Required action: Among the lines of this listing, count those that include "produits" and state the count by itself.

Data records:
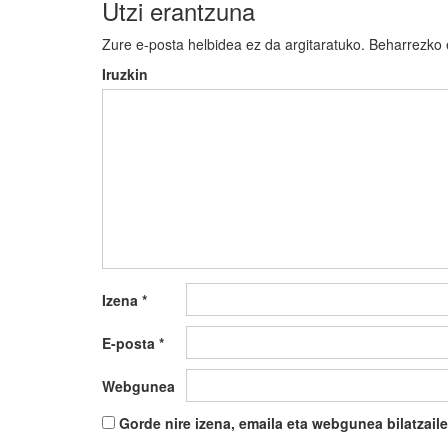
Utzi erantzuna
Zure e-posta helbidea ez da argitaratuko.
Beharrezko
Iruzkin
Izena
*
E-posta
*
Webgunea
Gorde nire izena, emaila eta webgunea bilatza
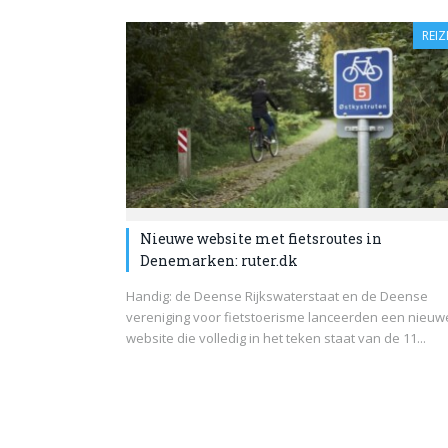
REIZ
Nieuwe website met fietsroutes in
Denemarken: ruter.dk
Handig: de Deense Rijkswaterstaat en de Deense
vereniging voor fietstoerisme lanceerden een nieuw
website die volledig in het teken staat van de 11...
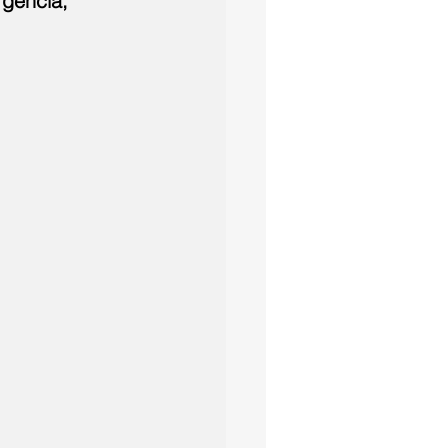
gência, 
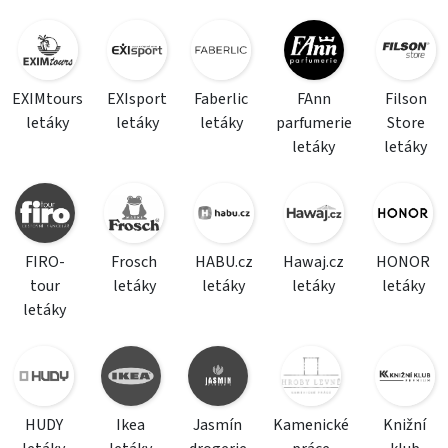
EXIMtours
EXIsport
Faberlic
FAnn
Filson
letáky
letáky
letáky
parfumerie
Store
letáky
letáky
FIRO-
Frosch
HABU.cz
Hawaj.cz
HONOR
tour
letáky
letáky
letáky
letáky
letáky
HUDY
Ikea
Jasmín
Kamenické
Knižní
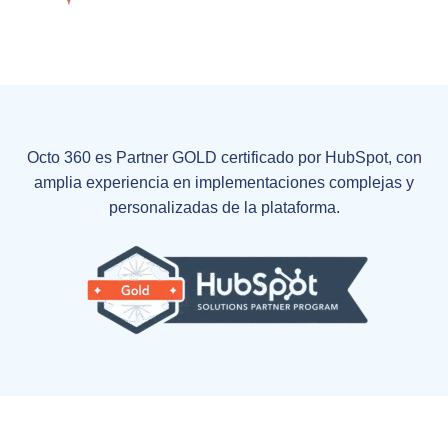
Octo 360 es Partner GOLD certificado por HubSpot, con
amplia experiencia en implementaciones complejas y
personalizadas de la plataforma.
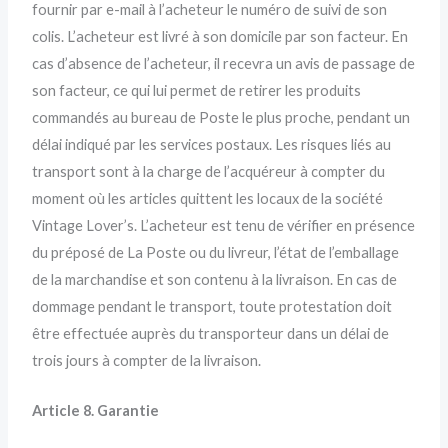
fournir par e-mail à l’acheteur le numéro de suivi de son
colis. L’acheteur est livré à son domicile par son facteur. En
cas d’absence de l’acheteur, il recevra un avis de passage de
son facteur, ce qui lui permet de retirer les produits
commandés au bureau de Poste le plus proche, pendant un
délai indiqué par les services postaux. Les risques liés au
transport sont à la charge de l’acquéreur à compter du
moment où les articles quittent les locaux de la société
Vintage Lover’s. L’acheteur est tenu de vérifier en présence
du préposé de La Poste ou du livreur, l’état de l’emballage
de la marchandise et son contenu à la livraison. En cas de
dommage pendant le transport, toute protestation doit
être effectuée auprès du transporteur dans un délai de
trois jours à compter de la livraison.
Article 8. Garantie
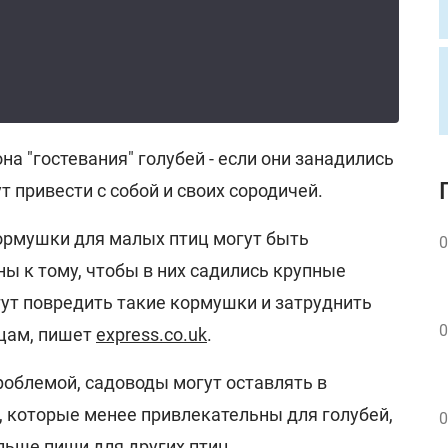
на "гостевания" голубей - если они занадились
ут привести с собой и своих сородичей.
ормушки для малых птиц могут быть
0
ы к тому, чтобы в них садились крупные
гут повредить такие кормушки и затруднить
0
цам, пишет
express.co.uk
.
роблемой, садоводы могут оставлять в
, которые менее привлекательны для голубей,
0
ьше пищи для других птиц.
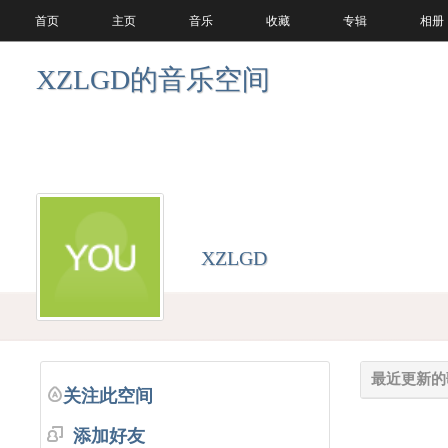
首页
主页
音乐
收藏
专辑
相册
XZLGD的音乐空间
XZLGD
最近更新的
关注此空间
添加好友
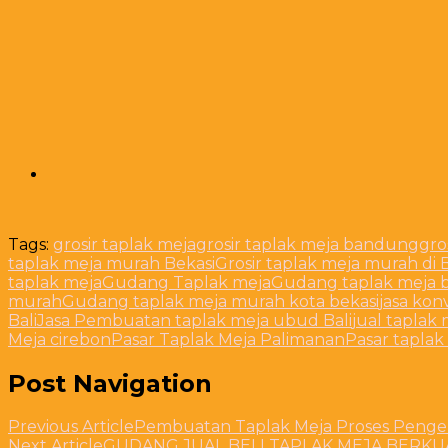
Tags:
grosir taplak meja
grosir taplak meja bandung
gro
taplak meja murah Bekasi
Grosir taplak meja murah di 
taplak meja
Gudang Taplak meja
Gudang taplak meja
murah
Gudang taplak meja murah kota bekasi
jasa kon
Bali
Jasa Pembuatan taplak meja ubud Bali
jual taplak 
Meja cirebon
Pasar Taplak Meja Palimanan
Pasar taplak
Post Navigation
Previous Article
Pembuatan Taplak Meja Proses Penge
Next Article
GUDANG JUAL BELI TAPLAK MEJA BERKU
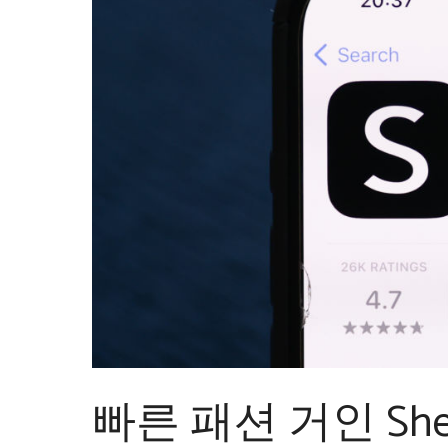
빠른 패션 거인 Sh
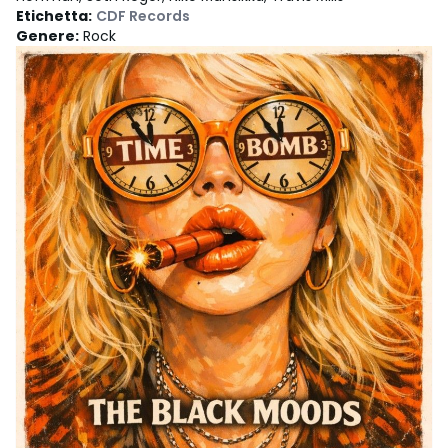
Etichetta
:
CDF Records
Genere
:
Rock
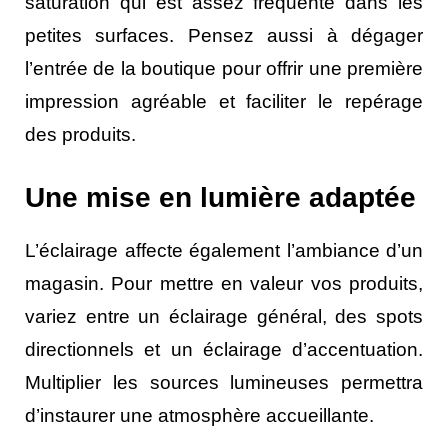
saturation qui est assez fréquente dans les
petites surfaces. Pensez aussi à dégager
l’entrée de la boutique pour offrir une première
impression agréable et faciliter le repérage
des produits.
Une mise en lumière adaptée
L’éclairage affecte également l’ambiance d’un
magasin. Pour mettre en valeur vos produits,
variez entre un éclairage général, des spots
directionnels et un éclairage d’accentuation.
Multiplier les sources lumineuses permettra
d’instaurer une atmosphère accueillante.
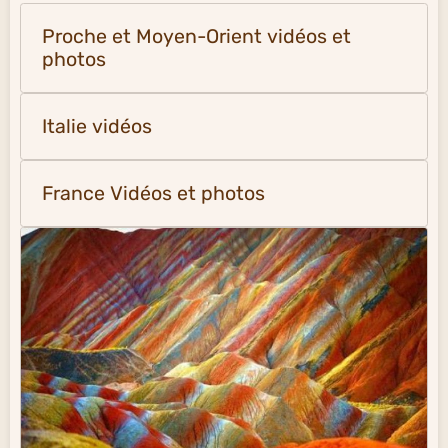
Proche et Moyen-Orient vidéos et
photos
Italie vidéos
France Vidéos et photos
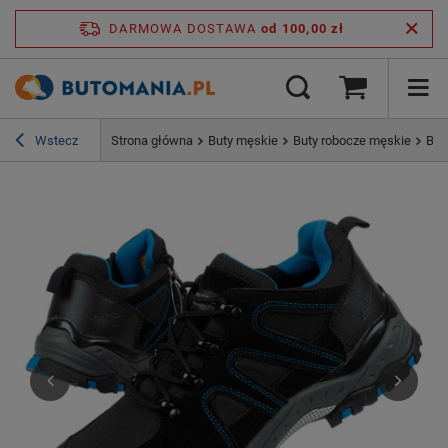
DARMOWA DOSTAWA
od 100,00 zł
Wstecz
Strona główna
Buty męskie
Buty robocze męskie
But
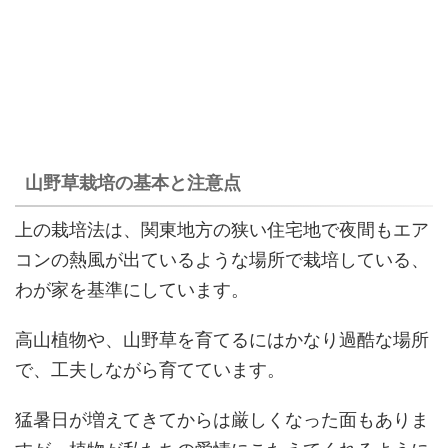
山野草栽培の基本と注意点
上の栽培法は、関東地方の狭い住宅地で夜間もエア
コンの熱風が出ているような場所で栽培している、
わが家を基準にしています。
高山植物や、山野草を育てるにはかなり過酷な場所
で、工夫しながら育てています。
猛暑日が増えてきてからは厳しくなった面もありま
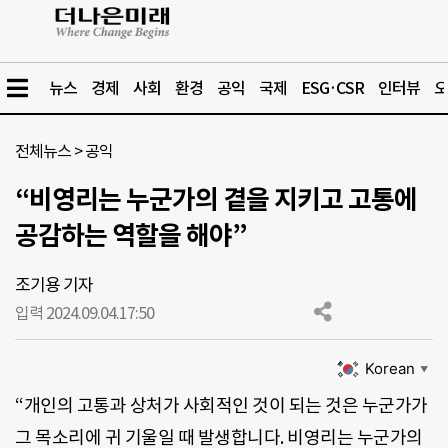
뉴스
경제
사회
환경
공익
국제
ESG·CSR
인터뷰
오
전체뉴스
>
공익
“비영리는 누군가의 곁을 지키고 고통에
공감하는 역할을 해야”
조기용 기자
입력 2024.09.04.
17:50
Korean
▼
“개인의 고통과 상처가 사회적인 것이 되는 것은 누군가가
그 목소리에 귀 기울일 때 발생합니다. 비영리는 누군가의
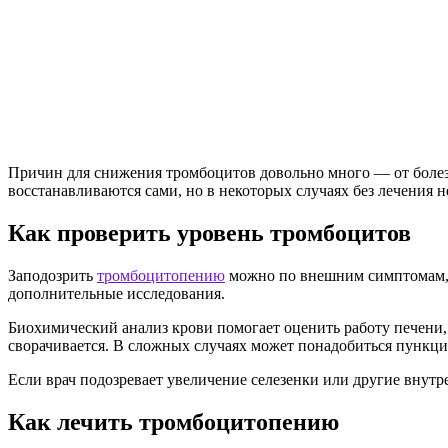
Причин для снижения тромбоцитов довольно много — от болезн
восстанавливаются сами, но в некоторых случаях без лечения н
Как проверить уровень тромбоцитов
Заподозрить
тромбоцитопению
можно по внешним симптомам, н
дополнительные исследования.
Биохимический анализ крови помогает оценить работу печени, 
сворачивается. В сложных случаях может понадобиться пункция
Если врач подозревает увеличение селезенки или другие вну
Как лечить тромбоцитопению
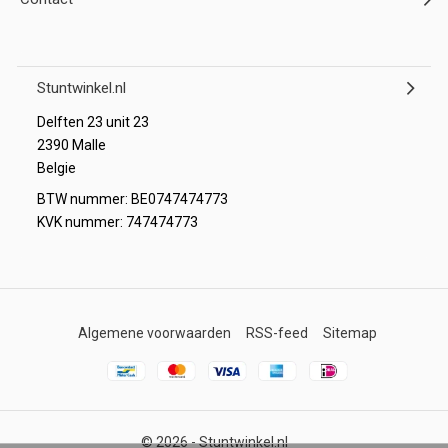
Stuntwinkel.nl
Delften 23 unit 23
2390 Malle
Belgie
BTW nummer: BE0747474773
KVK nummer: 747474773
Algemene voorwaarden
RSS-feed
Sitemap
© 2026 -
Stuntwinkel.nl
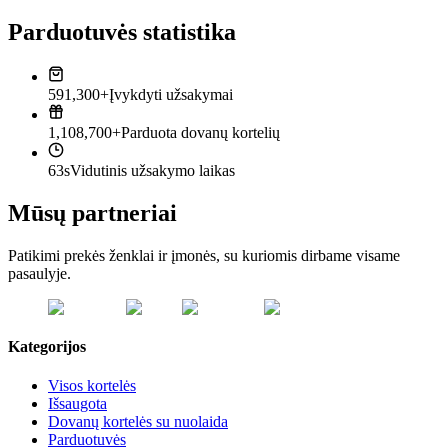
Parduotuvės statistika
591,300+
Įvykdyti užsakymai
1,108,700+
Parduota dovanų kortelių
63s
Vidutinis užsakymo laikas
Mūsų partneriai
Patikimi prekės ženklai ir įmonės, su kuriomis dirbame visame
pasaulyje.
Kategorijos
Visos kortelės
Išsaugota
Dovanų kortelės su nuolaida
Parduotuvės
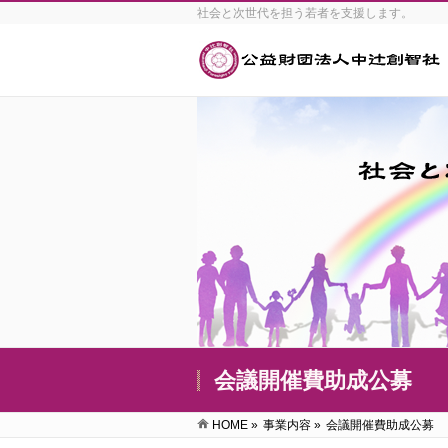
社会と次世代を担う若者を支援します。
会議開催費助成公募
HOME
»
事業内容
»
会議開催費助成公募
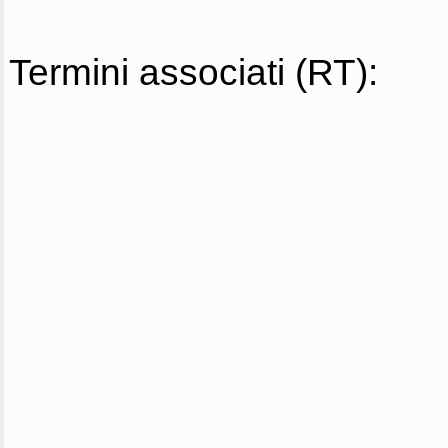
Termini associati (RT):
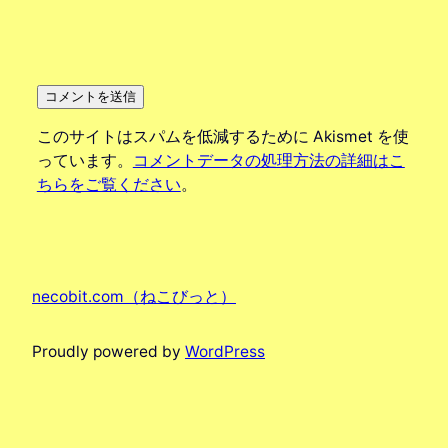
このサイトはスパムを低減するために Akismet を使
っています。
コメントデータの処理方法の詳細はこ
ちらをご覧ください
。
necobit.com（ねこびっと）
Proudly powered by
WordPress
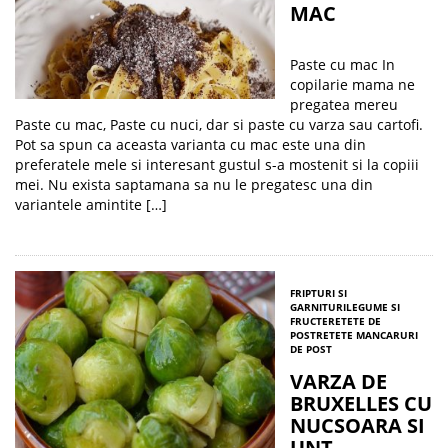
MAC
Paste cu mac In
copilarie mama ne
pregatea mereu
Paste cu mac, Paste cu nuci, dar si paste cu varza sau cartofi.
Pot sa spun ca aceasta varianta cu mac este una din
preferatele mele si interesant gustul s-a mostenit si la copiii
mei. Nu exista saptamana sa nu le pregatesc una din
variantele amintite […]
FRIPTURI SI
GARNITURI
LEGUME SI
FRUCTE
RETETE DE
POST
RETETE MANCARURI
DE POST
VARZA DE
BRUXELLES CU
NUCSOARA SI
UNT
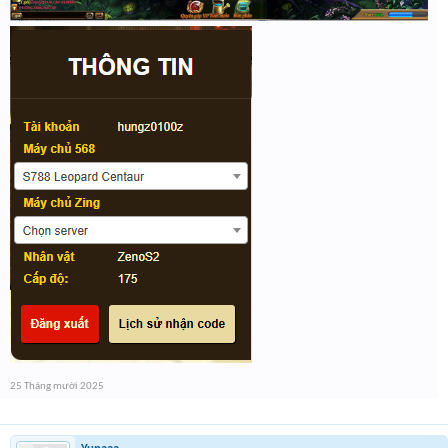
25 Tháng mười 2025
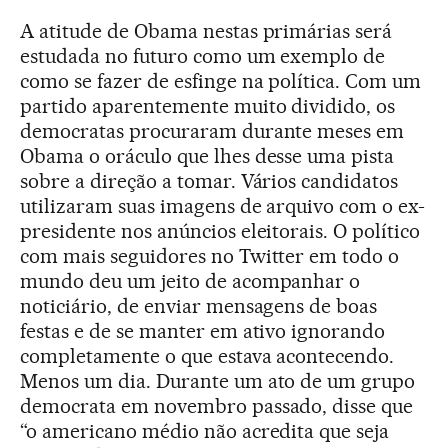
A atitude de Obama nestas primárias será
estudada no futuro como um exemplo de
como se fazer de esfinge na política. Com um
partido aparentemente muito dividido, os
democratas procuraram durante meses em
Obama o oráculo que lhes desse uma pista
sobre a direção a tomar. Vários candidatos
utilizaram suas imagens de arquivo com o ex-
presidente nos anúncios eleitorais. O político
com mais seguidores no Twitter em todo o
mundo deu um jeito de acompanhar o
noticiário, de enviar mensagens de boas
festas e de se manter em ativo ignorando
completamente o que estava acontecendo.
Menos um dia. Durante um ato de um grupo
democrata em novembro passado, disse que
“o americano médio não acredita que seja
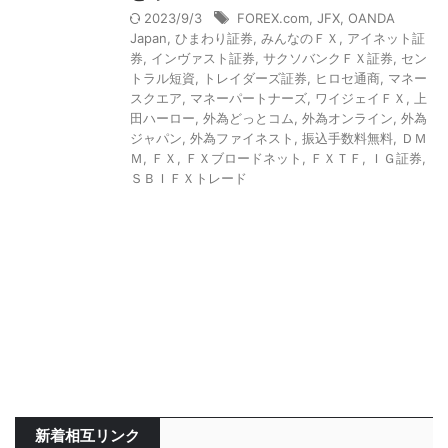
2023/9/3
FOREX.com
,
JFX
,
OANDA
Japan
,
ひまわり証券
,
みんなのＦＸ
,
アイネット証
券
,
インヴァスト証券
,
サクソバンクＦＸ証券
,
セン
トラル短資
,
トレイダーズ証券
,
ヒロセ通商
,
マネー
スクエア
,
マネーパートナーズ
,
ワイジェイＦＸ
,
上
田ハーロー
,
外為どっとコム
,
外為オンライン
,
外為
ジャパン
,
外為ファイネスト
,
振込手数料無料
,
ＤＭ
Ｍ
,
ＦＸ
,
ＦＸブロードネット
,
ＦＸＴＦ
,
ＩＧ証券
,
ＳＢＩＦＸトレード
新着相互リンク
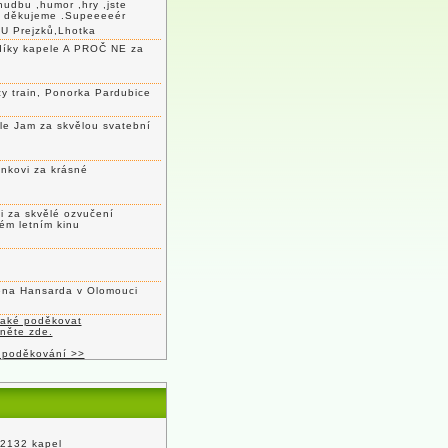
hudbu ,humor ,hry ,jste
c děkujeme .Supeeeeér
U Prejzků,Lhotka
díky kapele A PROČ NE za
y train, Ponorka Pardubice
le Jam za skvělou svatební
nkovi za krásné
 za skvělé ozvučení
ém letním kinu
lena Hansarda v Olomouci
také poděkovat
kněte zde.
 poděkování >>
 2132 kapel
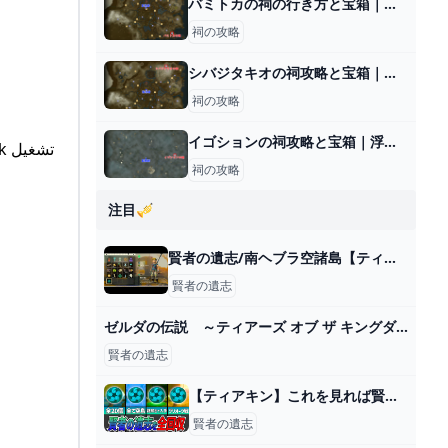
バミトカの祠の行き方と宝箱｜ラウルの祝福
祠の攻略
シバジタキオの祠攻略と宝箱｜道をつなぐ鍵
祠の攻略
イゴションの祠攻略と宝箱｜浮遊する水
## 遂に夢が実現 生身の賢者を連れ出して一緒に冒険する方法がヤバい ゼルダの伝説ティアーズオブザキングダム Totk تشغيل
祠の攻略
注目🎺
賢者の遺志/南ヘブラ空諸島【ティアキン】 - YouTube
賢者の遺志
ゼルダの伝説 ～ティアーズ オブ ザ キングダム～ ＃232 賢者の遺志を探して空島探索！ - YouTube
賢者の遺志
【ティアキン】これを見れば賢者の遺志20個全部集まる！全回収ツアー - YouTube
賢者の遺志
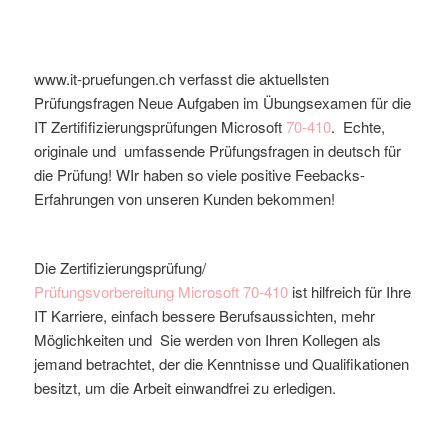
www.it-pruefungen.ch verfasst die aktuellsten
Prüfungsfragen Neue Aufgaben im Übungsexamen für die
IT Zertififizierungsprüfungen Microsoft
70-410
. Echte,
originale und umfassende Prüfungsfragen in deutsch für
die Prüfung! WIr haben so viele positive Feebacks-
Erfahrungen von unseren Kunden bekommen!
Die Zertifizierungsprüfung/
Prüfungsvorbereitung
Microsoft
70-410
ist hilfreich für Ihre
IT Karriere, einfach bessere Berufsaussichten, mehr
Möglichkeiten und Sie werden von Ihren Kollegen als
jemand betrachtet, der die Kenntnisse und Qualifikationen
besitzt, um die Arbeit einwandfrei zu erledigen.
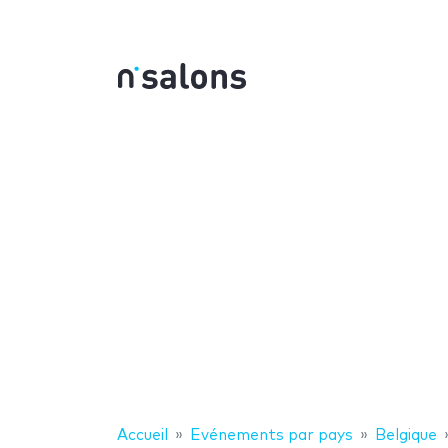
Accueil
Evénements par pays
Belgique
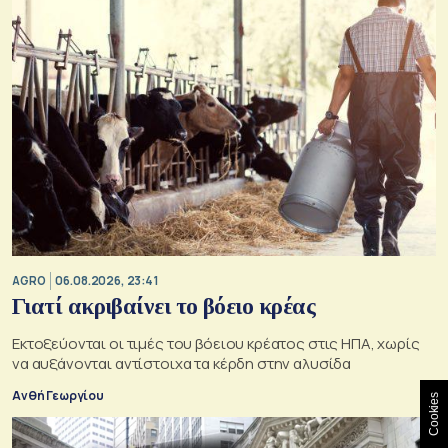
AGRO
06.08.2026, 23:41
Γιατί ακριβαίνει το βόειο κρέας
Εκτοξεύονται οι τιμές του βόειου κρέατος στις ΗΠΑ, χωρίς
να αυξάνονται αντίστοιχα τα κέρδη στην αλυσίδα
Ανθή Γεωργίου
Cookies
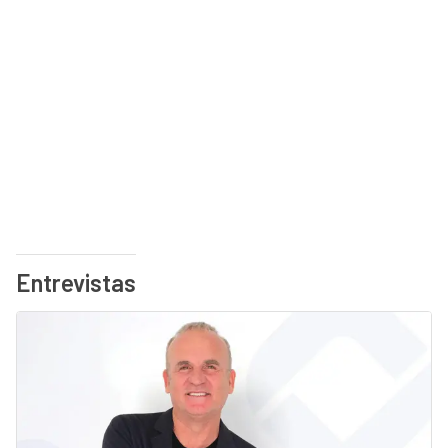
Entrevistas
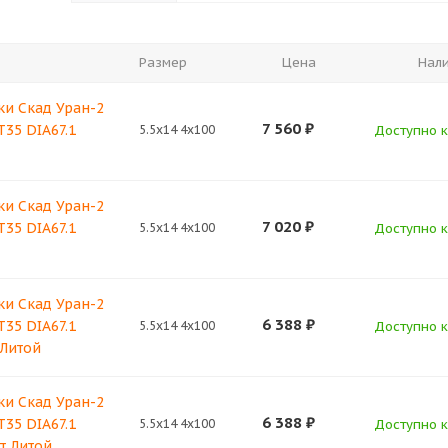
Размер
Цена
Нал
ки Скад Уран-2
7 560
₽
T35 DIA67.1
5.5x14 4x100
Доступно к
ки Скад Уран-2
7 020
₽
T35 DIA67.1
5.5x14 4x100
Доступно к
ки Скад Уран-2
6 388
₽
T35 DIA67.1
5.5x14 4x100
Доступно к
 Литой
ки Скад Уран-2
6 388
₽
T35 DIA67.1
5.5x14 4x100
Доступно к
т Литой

Written reply: 3